About Our Calculators
What Makes a Good
Sample Size Calculator?
A sample size calculator is one of the most critical tools in a researcher's methodology. The required sample size determines whether your study has enough statistical power to detect a real effect, and whether your confidence intervals are tight enough to be meaningful. Too few participants risks a Type II error — missing a true effect. Too many wastes resources and exposes unnecessary participants to research risk.
Most free online sample size calculators only handle a single study type — usually a basic survey proportion formula. ResearchToolsLab's free sample size calculator supports five distinct study designs: survey research using the Cochran formula with finite population correction, two-group experiments using Cohen's d effect size, clinical trials with dichotomous and continuous endpoints (Kelsey/Schlesselman 1982), Pearson correlation studies using Fisher's z-transformation, and population prevalence estimation.
Critically, every formula result is accompanied by the exact mathematical formula used, all variable definitions, and the original academic reference.

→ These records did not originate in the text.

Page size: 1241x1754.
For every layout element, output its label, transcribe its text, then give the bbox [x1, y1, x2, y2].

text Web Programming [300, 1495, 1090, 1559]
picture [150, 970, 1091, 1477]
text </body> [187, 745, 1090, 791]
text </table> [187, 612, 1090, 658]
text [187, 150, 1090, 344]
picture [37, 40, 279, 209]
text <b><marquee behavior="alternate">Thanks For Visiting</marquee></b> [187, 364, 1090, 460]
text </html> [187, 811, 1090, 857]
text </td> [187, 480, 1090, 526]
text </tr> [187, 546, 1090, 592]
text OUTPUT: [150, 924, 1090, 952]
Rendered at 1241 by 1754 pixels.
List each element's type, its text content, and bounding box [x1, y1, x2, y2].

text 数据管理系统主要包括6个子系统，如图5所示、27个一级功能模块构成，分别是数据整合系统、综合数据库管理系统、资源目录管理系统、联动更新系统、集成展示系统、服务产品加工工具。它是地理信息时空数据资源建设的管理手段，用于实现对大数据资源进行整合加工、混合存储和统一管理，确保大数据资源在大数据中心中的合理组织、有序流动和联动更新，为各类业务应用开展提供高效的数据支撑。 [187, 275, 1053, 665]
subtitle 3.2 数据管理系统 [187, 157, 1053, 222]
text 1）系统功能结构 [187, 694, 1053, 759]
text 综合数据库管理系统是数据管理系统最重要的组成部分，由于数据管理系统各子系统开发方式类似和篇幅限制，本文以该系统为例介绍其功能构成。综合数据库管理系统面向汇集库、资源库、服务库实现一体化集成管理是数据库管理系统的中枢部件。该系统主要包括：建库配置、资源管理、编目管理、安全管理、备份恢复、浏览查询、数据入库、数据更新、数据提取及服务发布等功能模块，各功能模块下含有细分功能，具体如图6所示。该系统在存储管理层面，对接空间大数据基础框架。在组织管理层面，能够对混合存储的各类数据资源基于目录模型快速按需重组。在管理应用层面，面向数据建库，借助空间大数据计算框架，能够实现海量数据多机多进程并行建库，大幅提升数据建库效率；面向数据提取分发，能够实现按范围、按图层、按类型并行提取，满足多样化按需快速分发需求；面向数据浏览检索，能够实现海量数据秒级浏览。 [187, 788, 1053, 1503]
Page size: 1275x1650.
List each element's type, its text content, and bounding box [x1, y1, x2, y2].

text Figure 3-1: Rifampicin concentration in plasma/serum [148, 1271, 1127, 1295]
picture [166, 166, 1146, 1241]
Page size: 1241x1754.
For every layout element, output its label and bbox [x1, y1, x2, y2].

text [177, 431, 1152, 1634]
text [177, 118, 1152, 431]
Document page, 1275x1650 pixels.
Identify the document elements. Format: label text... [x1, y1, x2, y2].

Researchers can cite Cochran (1977), Cohen (1988), or Schlesselman (1982) directly — not a website — which is the academically correct approach for research proposals and journal submissions.
The calculator also addresses the most commonly overlooked aspect of sample size planning: attrition adjustment. Recruiting exactly your minimum analysable sample is a mistake — if participants drop out or fail eligibility screening, your final sample will be underpowered. ResearchToolsLab applies a sequential adjustment: screening exclusions first, then post-enrollment dropout, giving you the correct recruitment target rather than just the analysis minimum.